Now, let’s have a look at the performance metrics for our scenarios.

#' rmse, mae, mad ggplot(for_df[for_df$variable %in% c('rmse', 'mae', 'mad'), ], aes(x=as.factor(my_mean), y=value, fill=as.factor(my_sd))) + geom_boxplot() + facet_wrap(~ as.factor(variable), ncol=3) + xlab('Prediction mean') + guides(fill=guide_legend(title='Prediction standard deviation')) + theme(legend.position='bottom') + ggtitle('Influence of mean and standard deviation of prediction')

As expected, performance metrics increase with difference of prediction mean and observed mean (e.g. increasing box plots of the same color). Such increase is the steepest for RMSE, the least steep for MAD.

We can also see that the higher standard deviation, the higher is the error (blue boxplots are higher than red ones). This is true especially for RMSE, which is more penalizing larger errors.

What is positive to see is that all the metrics are on the same scale as the original data and they are comparable. Especially with RMSE it is tricky to visualize in your head how root of mean squared errors could look like.

#' mape, mpe ggplot(for_df[!for_df$variable %in% c('rmse', 'mae', 'mad'), ], aes(x=as.factor(my_mean), y=value, fill=as.factor(my_sd))) + geom_boxplot() + facet_wrap(~ as.factor(variable), ncol=2) + xlab('Prediction mean') + guides(fill=guide_legend(title='Prediction standard deviation')) + theme(legend.position='bottom') + ggtitle('Influence of mean and standard deviation of prediction')

In case of MAPE and MPE we can see that by definition the boxplots are situated around prediction mean. Their spread increases with standard deviation. What is also interesting to note is the relation of MAPE and MPE for small prediction mean and large prediction mean. For the lower values we can see that MPE is much lower, wider and also negative. The reason is that these scenarios may lead to prediction being both above and below the observed target. For higher means the MAPE and MPE are effectivelly equal because it is less common to find prediction below target. So for significantly biased prediction MAPE and (absolute) MPE will be the same.

I hope that by looking at the simple charts you get some feeling for these performance metrics. This should make a choice of the right performance metric for each task easier.

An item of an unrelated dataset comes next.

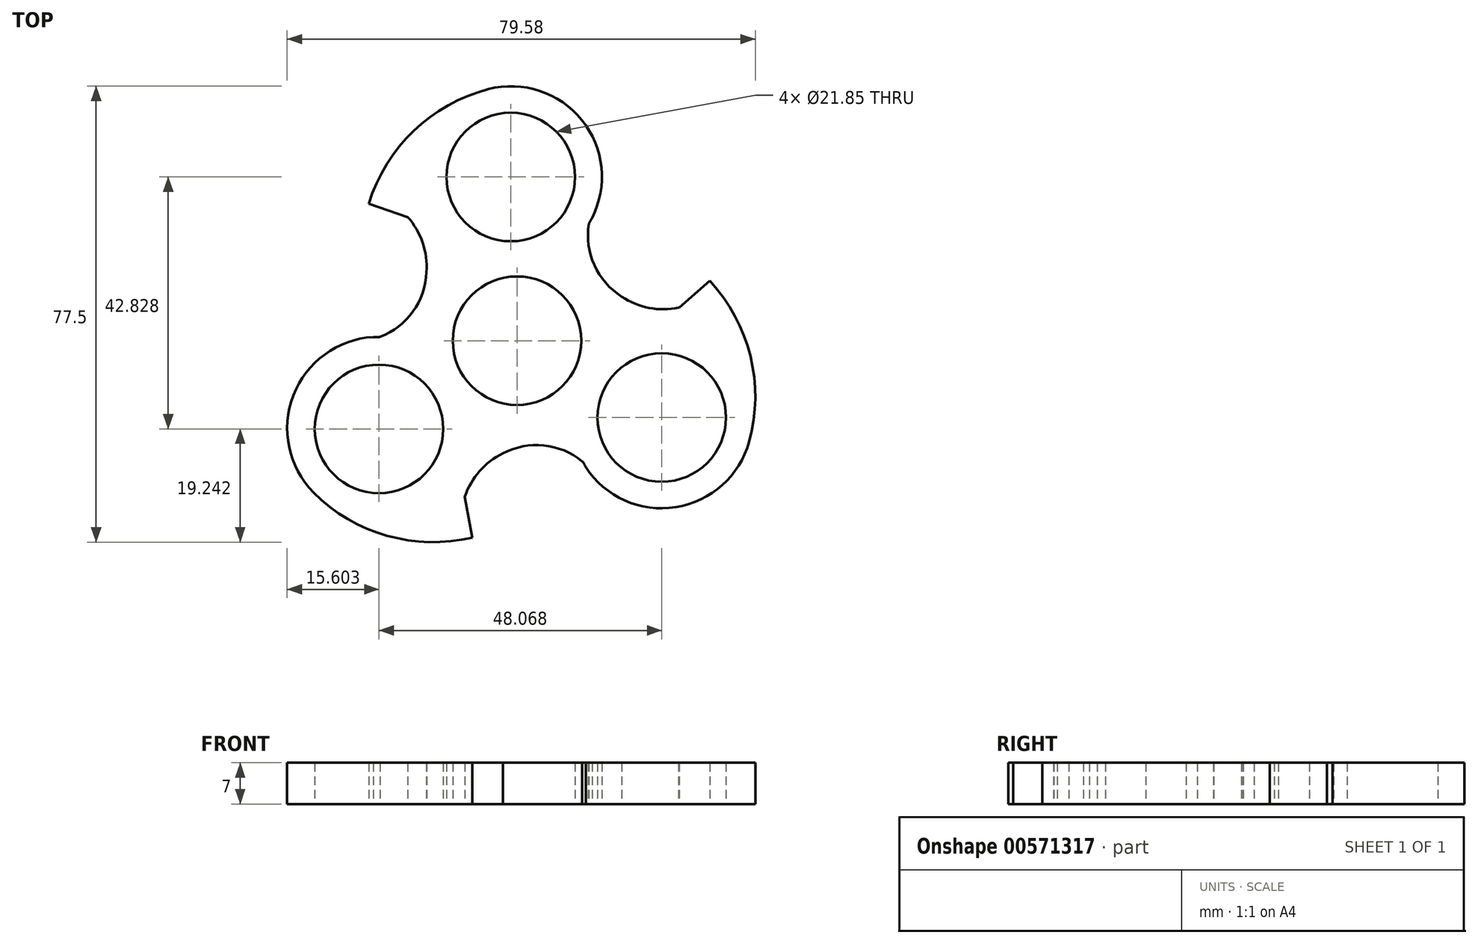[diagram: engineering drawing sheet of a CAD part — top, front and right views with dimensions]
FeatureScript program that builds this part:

Sometimes you care about the fit for all the observations, sometimes an overall fit is good enough. In some cases you are vulnerable to extreme prediction errors and sometimes you are not. These are all factors to take in consideration when choosing the performance metrics. You should also think about creating your own performance metrics if you need to cover some specific business situation. For example when ordering durable goods based on a 6-months prediction you care about overall performance and the errors in the individual months are not that important. So MPE might be a good measure. But at the same time you prefer your prediction to be higher than the target (which can be closed by a targeted marketing campaign) than lower (which is just lost business). So it would be handy to adjust the MPE measure accordingly.